Since the scanner is a free resource available to everyone, it works on a 
queueing system that prioritizes smaller jobs over larger jobs. A small job 
can take a couple of hours, a large job will usually take a day, and extremelely 
large jobs can take several days. To keep the system available for all to use 
in a reasonable time period, each organization is limited to 3 scans per month.

When submitting a job, you are given a list of rule sets to choose from. Below 
we have included the different rule sets and the kind of searches they employ: 

1. Security Profile

   a. Cross Site Scripting
   b. SOQL Injection
   c. SOSL Injection
   d. Frame Spoofing
   d. Access Control Issues

2. Quality Profile

   a. DML statements inside loops
   b. SOQL/SOSL inside loops
   c. Hardcoding Trigger.new[0]
   d. Hardcoding Trigger.old[0]
   e. Queries with no Where clause or no LIMIT clause
   f. Not bulkifying apex methods
   g. Async (@future) methods inside loops
   h. Hardcoding IDs
   i. Multiple triggers on same object
   j. Static Resource referencing

3. Salesforce1 Security Profile (Beta)
   Designed for applications with lots of client side javaScript:
   a. DOM-based Cross Site Scripting
   b. Sharing Violations
   c. SOQL/SOSL injection
   d. Reflected and Stored Cross Site Scripting

When the scanner completes, the email address associated with the username 
submitted to the scanner will receive an email with (up to) two attachments: 
A PDF report of all the issues identified together and an xml file in which the 
same information is provided in a structured format. If no attachments are sent, 
no issues were found by the scanner.

1. Go to /apex/Checkmarx_Demo in the Security Tools tab and download the 
   Checkmarx Report for this training org. 
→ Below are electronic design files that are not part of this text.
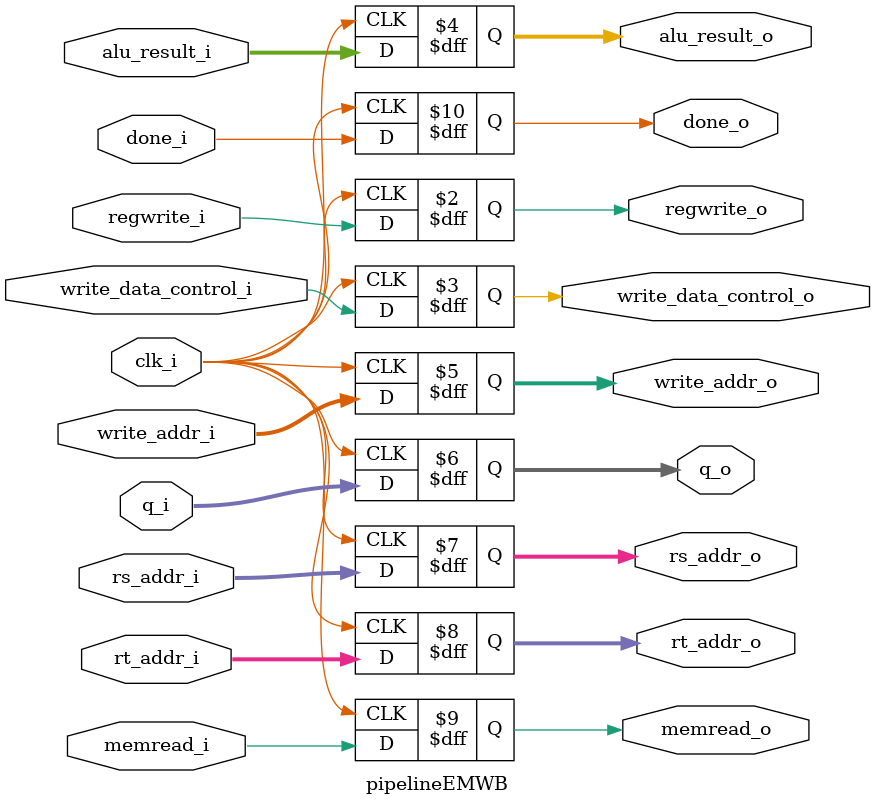
<source format=v>
module pipelineEMWB(input clk_i,
					input regwrite_i,
					input write_data_control_i,
					input [7:0] alu_result_i,
					input [2:0] write_addr_i,
					input [7:0] q_i,
					input [2:0] rs_addr_i,
					input [2:0] rt_addr_i,
					input memread_i,
					input done_i,
					output reg regwrite_o,
					output reg write_data_control_o,
					output reg [7:0] alu_result_o,
					output reg [2:0] write_addr_o,
					output reg [7:0] q_o,
					output reg [2:0] rs_addr_o,
					output reg [2:0] rt_addr_o,
					output reg memread_o,
					output reg done_o);
								
								
always @(posedge clk_i)
begin
	regwrite_o <= regwrite_i;
	write_data_control_o <= write_data_control_i;
	alu_result_o <= alu_result_i;
	rs_addr_o <= rs_addr_i;
	rt_addr_o <= rt_addr_i;
	write_addr_o <= write_addr_i;
	q_o <= q_i;
	memread_o <= memread_i;
	done_o <= done_i;
end					
								
endmodule
</source>
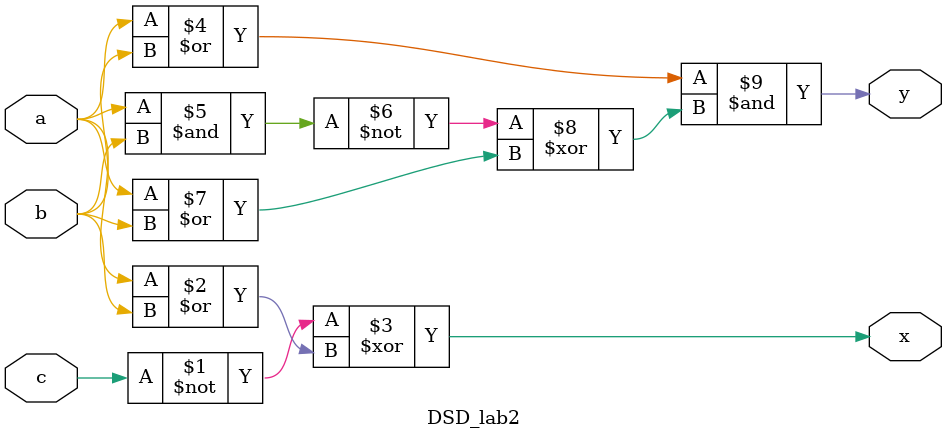
<source format=sv>
module DSD_lab2(
    input a,
    input b,
    input c,
    output x,
    output y
    );
    assign x = (~c) ^ (a|b);
    assign y = (a|b) & (~((a&b))^(a|b));
endmodule
</source>
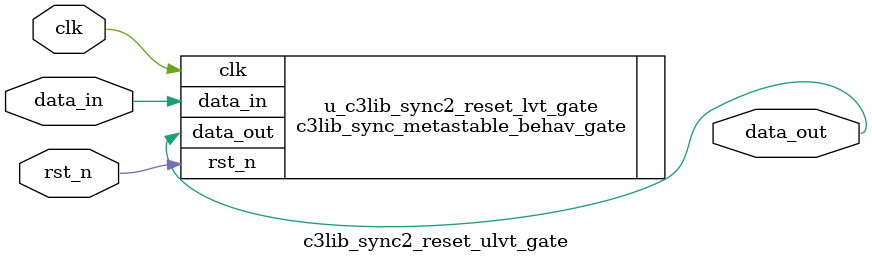
<source format=sv>

module c3lib_sync2_reset_ulvt_gate( 

  clk, 
  rst_n, 
  data_in,
  data_out

  ); 

input		clk; 
input		rst_n; 
input		data_in;
output		data_out;

  c3lib_sync_metastable_behav_gate #(

    .RESET_VAL	( 0 ),
    .SYNC_STAGES( 2 )

  ) u_c3lib_sync2_reset_lvt_gate ( 

    .clk	( clk      ),
    .rst_n	( rst_n    ),
    .data_in	( data_in  ),
    .data_out	( data_out )

  );

endmodule 


</source>
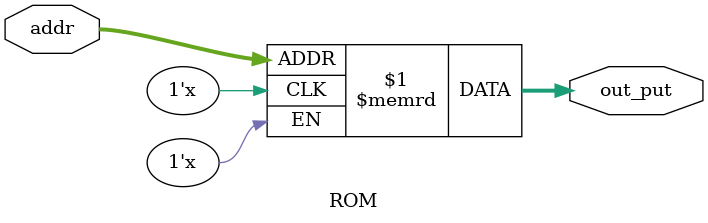
<source format=v>
module ROM(input [5:0]addr ,
output [7:0] out_put);

//reg [7:0] LUT [0:63];

(* romstyle = "M9K" *) (* ram_init_file = "sine.mif" *) reg [7:0] LUT [0:63];

// initial begin
//     //$readmemb( "sine.mem", LUT);
// end

  assign out_put= LUT[addr];


endmodule
</source>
2. Let's walk through the issues found by Checkmarx source code analysis in 
   this org.  

   Checkmarx sees an instance of outputText with escape = "false". It traces 
   down the function where the value is coming from. In the getWelcomeMessage() 
   function, there is no escaping being performed in Apex as well. Thus, this is 
   correctly marked as a Reflected XSS isuue.  

   There is almost the same code in the fixed XSS demo. But in that case, once 
   it gets to the getSecureWelcomeMessage() function, it sees that there is an 
   encoding function being called on the message before sending it to the UI, 
   and thus it is not marked as vulnerable. 

   In this case, the probability and numerical variables being used to construct 
   the SOQL query are coming from user input on the page without being escaped. 
   Thus, it is marked as a SOQL injection vulnerability by Checkmarx. 

Checkmarx does not currently possess the ability to detect insecure secret 
storage, open redirect, and missing FLS checks.